A 550 dollars la suite junior, le Kempinski se garde bien de signaler dans ses brochures publicitaires que sa vue splendide sur le détroit est en fait un panorama sur un gros pipeline à ciel ouvert. En 2002, plus de 150 millions de tonnes de pétrole ont transité sous ces nobles fenêtres.

Si les visiteurs sont surpris, les douze millions d'habitants d'Istanbul, eux, sont très angoissés. Les 9427 tankers qui ont traversé la mégapole en 2002 (leur nombre a doublé depuis 1999) sont autant de bombes flottantes s'ils s'échouent ou entrent en collision avec les 40 000 autres navires qui utilisent le détroit chaque année. Les accidents sont innombrables. Chaque semaine, un de ces molosses froisse une frégate, frôle un ponton ou évite de justesse un dolmus, ces bateaux-autobus que les Stambouliotes utilisent pour se rendre d'un continent à l'autre.

Au terme des Conventions de Montreux de 1936, Ankara ne peut ni imposer des bateaux-pilotes ni restreindre le trafic. Il peut hurler à la «saturation» et menacer de fermer la voie d'eau, mais gare à la réaction de Moscou, pour qui le Bosphore est de la plus haute importance stratégique. Car la plus grande partie des pétroliers proviennent du port russe de Novorossiisk, terminus du brut sibérien qui dévale dans les oléoducs du cercle polaire à la mer Noire. La Sibérie? C'est notre prochaine étape.
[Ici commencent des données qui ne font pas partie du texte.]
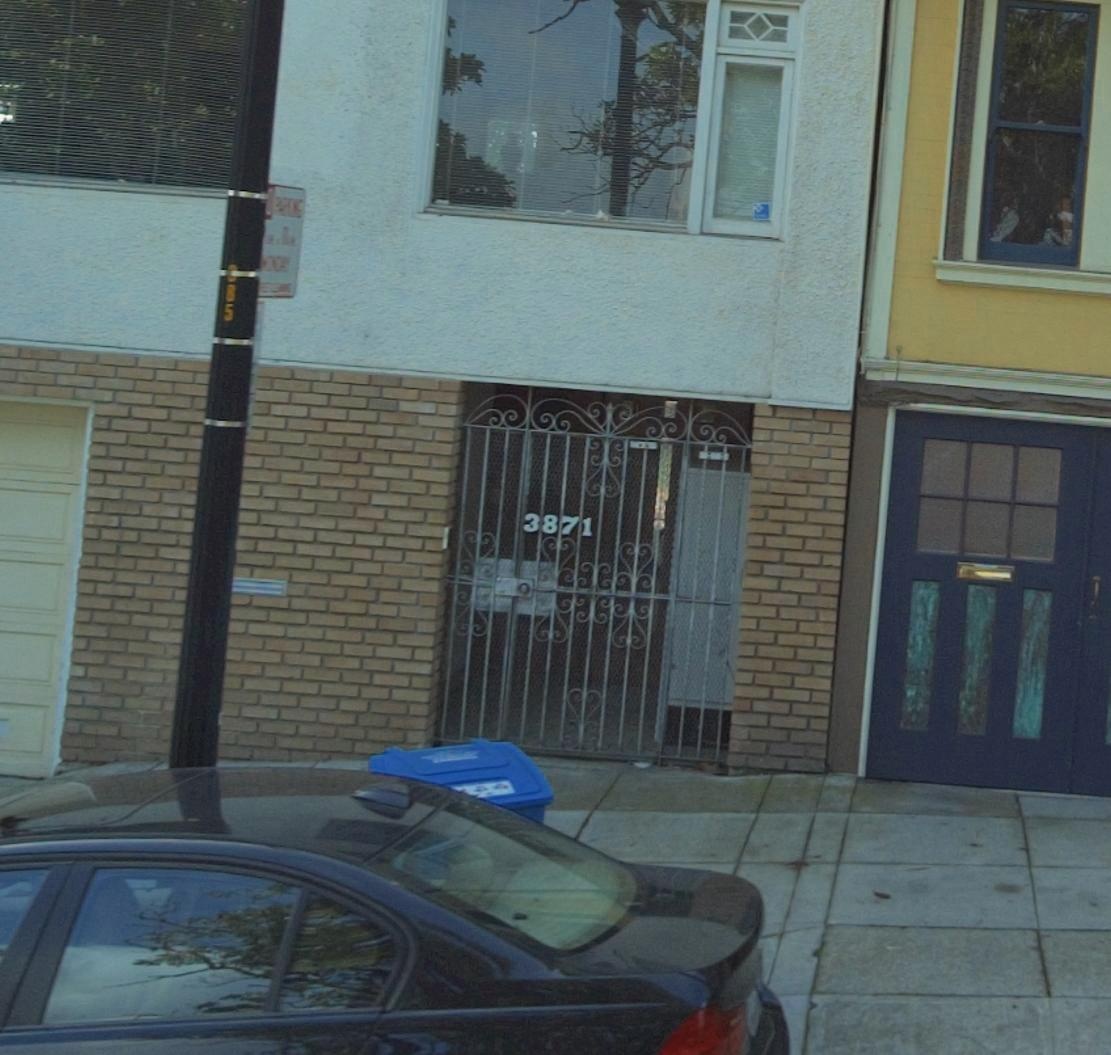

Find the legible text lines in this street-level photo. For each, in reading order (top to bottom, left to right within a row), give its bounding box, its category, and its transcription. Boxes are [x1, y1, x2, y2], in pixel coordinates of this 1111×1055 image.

[269, 195, 306, 223] None: PARKING
[222, 263, 240, 326] None: *85
[520, 511, 595, 538] StreetNumber: 3871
Région de Sourgout, Sibérie occidentale, 3 avril 2003

La route zigzague à travers la toundra pour relier entre eux les puits d'un des plus vastes champs de pétrole du monde. Sur la droite, un écriteau «zone dangereuse, passage de pipeline». Sur la gauche, une forêt de petits bouleaux, tués net par le pétrole qui suinte de la terre. De temps à autre, un tube jaillit de terre et s'arc-boute, embrasse une valve rouillée avant de replonger dans le sol imbibé d'huile sombre. «Zone dangereuse, passage de pipeline», répète un écriteau. Mais la zone est infinie. Où que porte le regard, c'est le même spectacle mécanique: des pompes à bascule aspirent le brut sibérien, 2000 mètres sous terre. Il n'y a pas âme qui vive et pourtant, nous sommes au cœur de la région de Sourgout, le poumon qui fait revivre la Russie et que convoite l'Amérique.

Découvert dans les années 1960, le pétrole de Sibérie occidentale propulse l'URSS au rang de premier producteur mondial. Pour l'extraire et l'enfourner dans les tuyaux, des centaines de milliers de pionniers sont appelés autour des gisements par de bons salaires, dans une région où le mercure descend à 50 degrés sous zéro. Les champs sont mis en exploitation à une vitesse record, au prix d'efforts enthousiastes et soviétiques.

Mais les richesses de Sibérie se perdent dans les méandres d'un empire trop grand. Il faut du pétrole pour fédérer les républiques sœurs de la Baltique, d'Ukraine ou de Biélorussie. Il faut du pétrole pour les alliés du bloc de l'Est. Il faut du pétrole pour l'Armée rouge. Alors on pompe, de plus en plus fort, au risque d'épuiser les hommes et les réserves. En 1988, la production culmine à 12,6 millions de barils par jour. Seul l'éclatement de l'Union met fin à cette fuite en avant. En 1993, la production s'effondre de moitié. Les oléoducs explosent, les raffineries rendent l'âme, les pompes à bascule s'immobilisent, les marées noires se multiplient. Rêve de pionnier, la Sibérie devient un cauchemar de la transition.

La reprise en main attend 1995. A ce moment, plusieurs requins acoquinés avec le Kremlin de Boris Eltsine vont privatiser le secteur énergétique à leur avantage. Ils s'enrichissent, démesurément. Moins visibles que les «Nouveaux Russes» vaniteux et dépensiers, ils sont surtout plus puissants. Ce sont les oligarques, au pouvoir insondable. Au lendemain du 11 septembre, quand la Maison-Blanche se met en quête d'alternatives au brut d'Arabie, c'est vers eux qu'elle se tourne.